Evaluate
$\lim _{x \rightarrow 2}\left(\frac{x^{2}-4}{\sqrt{x+2}-\sqrt{3 x-2}}\right)$
To evaluate:
$\lim _{x \rightarrow 2} \frac{x^{2}-4}{\sqrt{x+2}-\sqrt{3 x-2}}$
Formula used: L'Hospital's rule
Let $f(x)$ and $g(x)$ be two functions which are differentiable on an open interval I except at a point a where
$\lim _{x \rightarrow a} \mathrm{f}(\mathrm{x})=\lim _{x \rightarrow a} \mathrm{~g}(\mathrm{x})=0$ or $\pm \infty$
then
$\lim _{x \rightarrow a} \frac{\mathrm{f}(\mathrm{x})}{\mathrm{g}(\mathrm{x})}=\lim _{x \rightarrow a} \frac{\mathrm{f}^{\prime}(\mathrm{x})}{\mathrm{g}^{\prime}(\mathrm{x})}$
As $x \rightarrow 0$, we have
$\lim _{x \rightarrow 2} \frac{x^{2}-4}{\sqrt{x+2}-\sqrt{3 x-2}}=\frac{0}{0}$
This represents an indeterminate form.
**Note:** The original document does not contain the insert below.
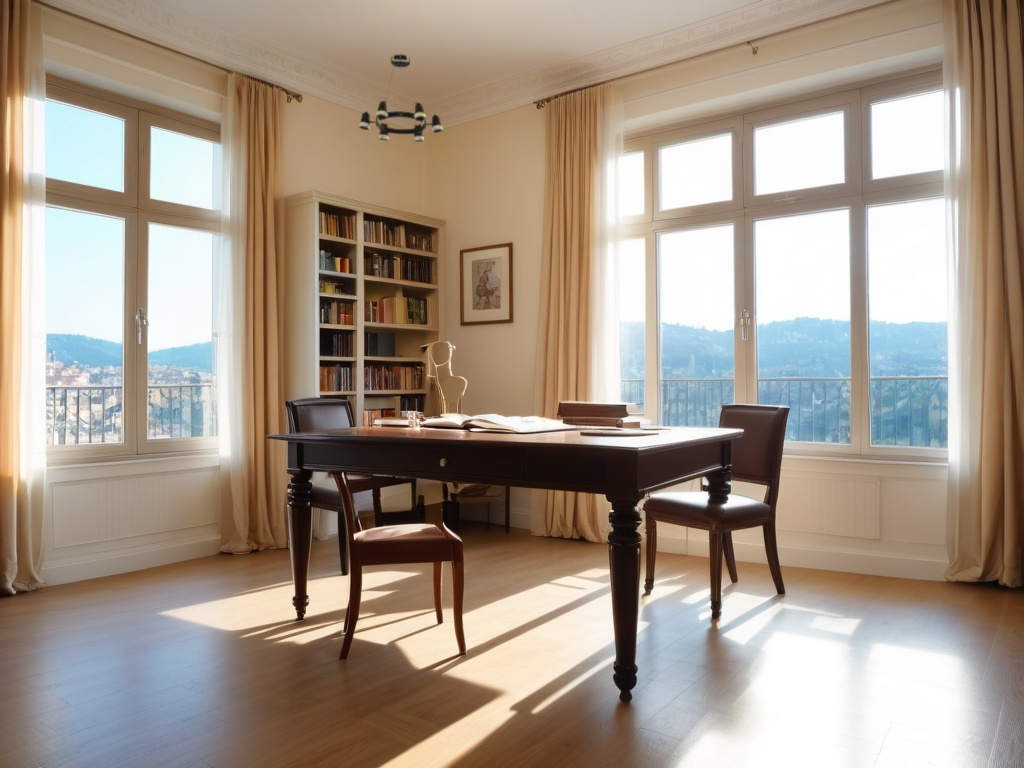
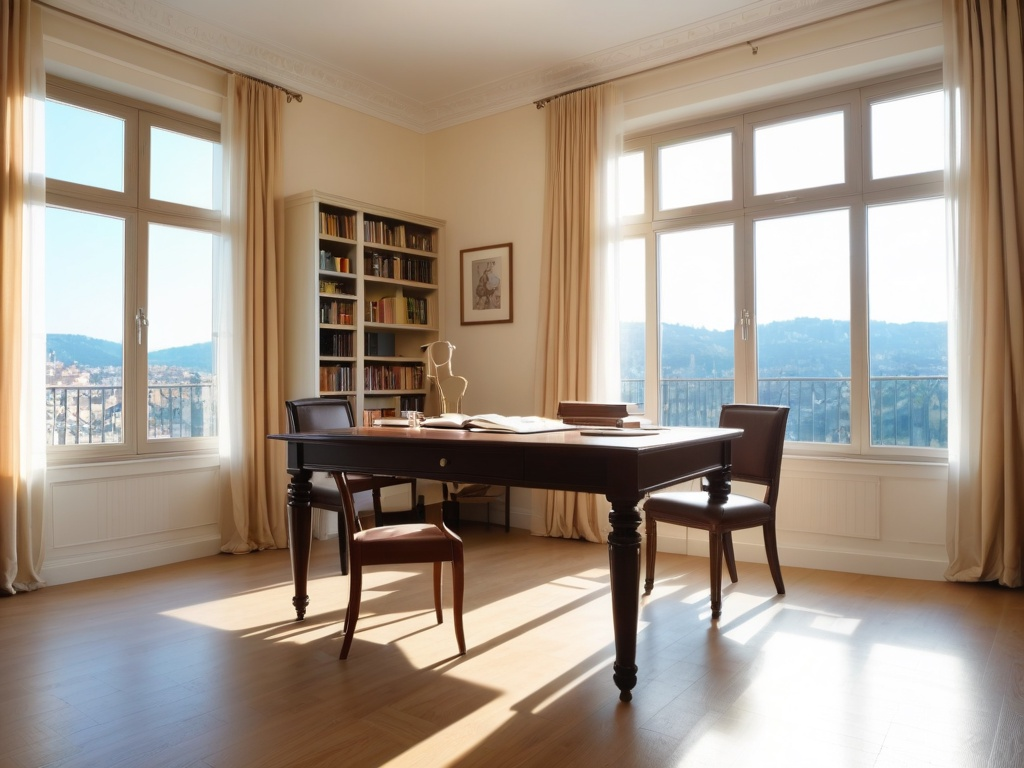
- chandelier [358,53,444,143]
Thus applying L'Hospital's rule, we get
$\lim _{x \rightarrow 2} \frac{x^{2}-4}{\sqrt{x+2}-\sqrt{3 x-2}}=\lim _{x \rightarrow 2} \frac{\frac{d}{d x}\left(x^{2}-4\right)}{d x}(\sqrt{x+2}-\sqrt{3 x-2})$
$\lim _{x \rightarrow 2} \frac{x^{2}-4}{\sqrt{x+2}-\sqrt{3 x-2}}=\lim _{x \rightarrow 2} \frac{1}{2 \sqrt{x+2}-\frac{2 x}{2 \sqrt{3 x-2}}}$
$\lim _{x \rightarrow 2} \frac{x^{2}-4}{\sqrt{x+2}-\sqrt{3 x-2}}=\frac{4}{\frac{1}{2 \sqrt{2+2}}-\frac{3}{2 \sqrt{6-2}}}$
$\lim _{x \rightarrow 2} \frac{x^{2}-4}{\sqrt{x+2}-\sqrt{3 x-2}}=\frac{8}{\frac{1}{2}-\frac{3}{2}}$
$\lim _{x \rightarrow 2} \frac{x^{2}-4}{\sqrt{x+2}-\sqrt{3 x-2}}=-8$
Thus, the value of $\lim _{x \rightarrow 2} \frac{x^{2}-4}{\sqrt{x+2}-\sqrt{3 x-2}}$ is $-8$.